- [YOUR ASSIGNMENT] Below are the records. Retype exactly the lines between the lines holding "X142716000Y-58293000D03*" and "X218916000Y-86487000D03*", inclusive.
════════════════════
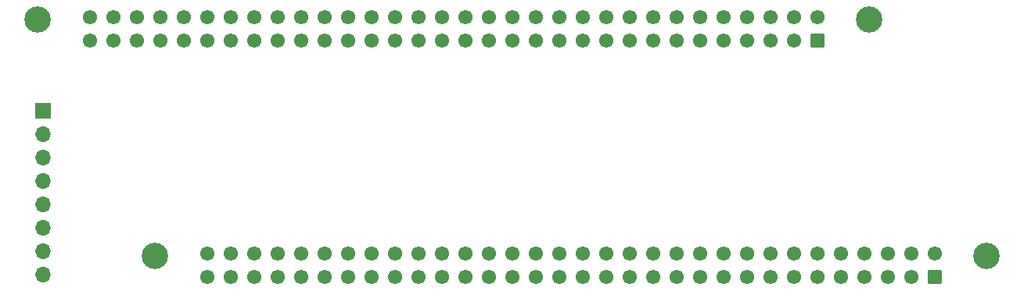
<source format=gbr>
%TF.GenerationSoftware,KiCad,Pcbnew,7.0.11+1*%
%TF.CreationDate,2024-05-02T20:53:07+02:00*%
%TF.ProjectId,Thor_20_backplane,54686f72-5f32-4305-9f62-61636b706c61,0.1*%
%TF.SameCoordinates,Original*%
%TF.FileFunction,Soldermask,Top*%
%TF.FilePolarity,Negative*%
%FSLAX46Y46*%
G04 Gerber Fmt 4.6, Leading zero omitted, Abs format (unit mm)*
G04 Created by KiCad (PCBNEW 7.0.11+1) date 2024-05-02 20:53:07*
%MOMM*%
%LPD*%
G01*
G04 APERTURE LIST*
G04 Aperture macros list*
%AMRoundRect*
0 Rectangle with rounded corners*
0 $1 Rounding radius*
0 $2 $3 $4 $5 $6 $7 $8 $9 X,Y pos of 4 corners*
0 Add a 4 corners polygon primitive as box body*
4,1,4,$2,$3,$4,$5,$6,$7,$8,$9,$2,$3,0*
0 Add four circle primitives for the rounded corners*
1,1,$1+$1,$2,$3*
1,1,$1+$1,$4,$5*
1,1,$1+$1,$6,$7*
1,1,$1+$1,$8,$9*
0 Add four rect primitives between the rounded corners*
20,1,$1+$1,$2,$3,$4,$5,0*
20,1,$1+$1,$4,$5,$6,$7,0*
20,1,$1+$1,$6,$7,$8,$9,0*
20,1,$1+$1,$8,$9,$2,$3,0*%
G04 Aperture macros list end*
%ADD10C,2.850000*%
%ADD11RoundRect,0.249999X0.525001X-0.525001X0.525001X0.525001X-0.525001X0.525001X-0.525001X-0.525001X0*%
%ADD12C,1.550000*%
%ADD13R,1.700000X1.700000*%
%ADD14O,1.700000X1.700000*%
G04 APERTURE END LIST*
D10*
%TO.C,J4*%
X137086000Y-58593000D03*
X227086000Y-58593000D03*
D11*
X221456000Y-60833000D03*
D12*
X218916000Y-60833000D03*
X216376000Y-60833000D03*
X213836000Y-60833000D03*
X211296000Y-60833000D03*
X208756000Y-60833000D03*
X206216000Y-60833000D03*
X203676000Y-60833000D03*
X201136000Y-60833000D03*
X198596000Y-60833000D03*
X196056000Y-60833000D03*
X193516000Y-60833000D03*
X190976000Y-60833000D03*
X188436000Y-60833000D03*
X185896000Y-60833000D03*
X183356000Y-60833000D03*
X180816000Y-60833000D03*
X178276000Y-60833000D03*
X175736000Y-60833000D03*
X173196000Y-60833000D03*
X170656000Y-60833000D03*
X168116000Y-60833000D03*
X165576000Y-60833000D03*
X163036000Y-60833000D03*
X160496000Y-60833000D03*
X157956000Y-60833000D03*
X155416000Y-60833000D03*
X152876000Y-60833000D03*
X150336000Y-60833000D03*
X147796000Y-60833000D03*
X145256000Y-60833000D03*
X142716000Y-60833000D03*
X221456000Y-58293000D03*
X218916000Y-58293000D03*
X216376000Y-58293000D03*
X213836000Y-58293000D03*
X211296000Y-58293000D03*
X208756000Y-58293000D03*
X206216000Y-58293000D03*
X203676000Y-58293000D03*
X201136000Y-58293000D03*
X198596000Y-58293000D03*
X196056000Y-58293000D03*
X193516000Y-58293000D03*
X190976000Y-58293000D03*
X188436000Y-58293000D03*
X185896000Y-58293000D03*
X183356000Y-58293000D03*
X180816000Y-58293000D03*
X178276000Y-58293000D03*
X175736000Y-58293000D03*
X173196000Y-58293000D03*
X170656000Y-58293000D03*
X168116000Y-58293000D03*
X165576000Y-58293000D03*
X163036000Y-58293000D03*
X160496000Y-58293000D03*
X157956000Y-58293000D03*
X155416000Y-58293000D03*
X152876000Y-58293000D03*
X150336000Y-58293000D03*
X147796000Y-58293000D03*
X145256000Y-58293000D03*
X142716000Y-58293000D03*
%TD*%
D10*
%TO.C,J3*%
X149786000Y-84247000D03*
X239786000Y-84247000D03*
D11*
X234156000Y-86487000D03*
D12*
X231616000Y-86487000D03*
X229076000Y-86487000D03*
X226536000Y-86487000D03*
X223996000Y-86487000D03*
X221456000Y-86487000D03*
X218916000Y-86487000D03*
X216376000Y-86487000D03*
X213836000Y-86487000D03*
X211296000Y-86487000D03*
X208756000Y-86487000D03*
X206216000Y-86487000D03*
X203676000Y-86487000D03*
X201136000Y-86487000D03*
X198596000Y-86487000D03*
X196056000Y-86487000D03*
X193516000Y-86487000D03*
X190976000Y-86487000D03*
X188436000Y-86487000D03*
X185896000Y-86487000D03*
X183356000Y-86487000D03*
X180816000Y-86487000D03*
X178276000Y-86487000D03*
X175736000Y-86487000D03*
X173196000Y-86487000D03*
X170656000Y-86487000D03*
X168116000Y-86487000D03*
X165576000Y-86487000D03*
X163036000Y-86487000D03*
X160496000Y-86487000D03*
X157956000Y-86487000D03*
X155416000Y-86487000D03*
X234156000Y-83947000D03*
X231616000Y-83947000D03*
X229076000Y-83947000D03*
X226536000Y-83947000D03*
X223996000Y-83947000D03*
X221456000Y-83947000D03*
X218916000Y-83947000D03*
X216376000Y-83947000D03*
X213836000Y-83947000D03*
X211296000Y-83947000D03*
X208756000Y-83947000D03*
X206216000Y-83947000D03*
X203676000Y-83947000D03*
X201136000Y-83947000D03*
X198596000Y-83947000D03*
X196056000Y-83947000D03*
X193516000Y-83947000D03*
X190976000Y-83947000D03*
X188436000Y-83947000D03*
X185896000Y-83947000D03*
X183356000Y-83947000D03*
X180816000Y-83947000D03*
X178276000Y-83947000D03*
X175736000Y-83947000D03*
X173196000Y-83947000D03*
X170656000Y-83947000D03*
X168116000Y-83947000D03*
X165576000Y-83947000D03*
X163036000Y-83947000D03*
X160496000Y-83947000D03*
X157956000Y-83947000D03*
X155416000Y-83947000D03*
%TD*%
D13*
%TO.C,P8*%
X137636000Y-68453000D03*
D14*
X137636000Y-70993000D03*
X137636000Y-73533000D03*
X137636000Y-76073000D03*
X137636000Y-78613000D03*
X137636000Y-81153000D03*
X137636000Y-83693000D03*
X137636000Y-86233000D03*
%TD*%
M02*

</source>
════════════════════
- [EXERCISE RESULT]
X142716000Y-58293000D03*
%TD*%
D10*
%TO.C,J3*%
X149786000Y-84247000D03*
X239786000Y-84247000D03*
D11*
X234156000Y-86487000D03*
D12*
X231616000Y-86487000D03*
X229076000Y-86487000D03*
X226536000Y-86487000D03*
X223996000Y-86487000D03*
X221456000Y-86487000D03*
X218916000Y-86487000D03*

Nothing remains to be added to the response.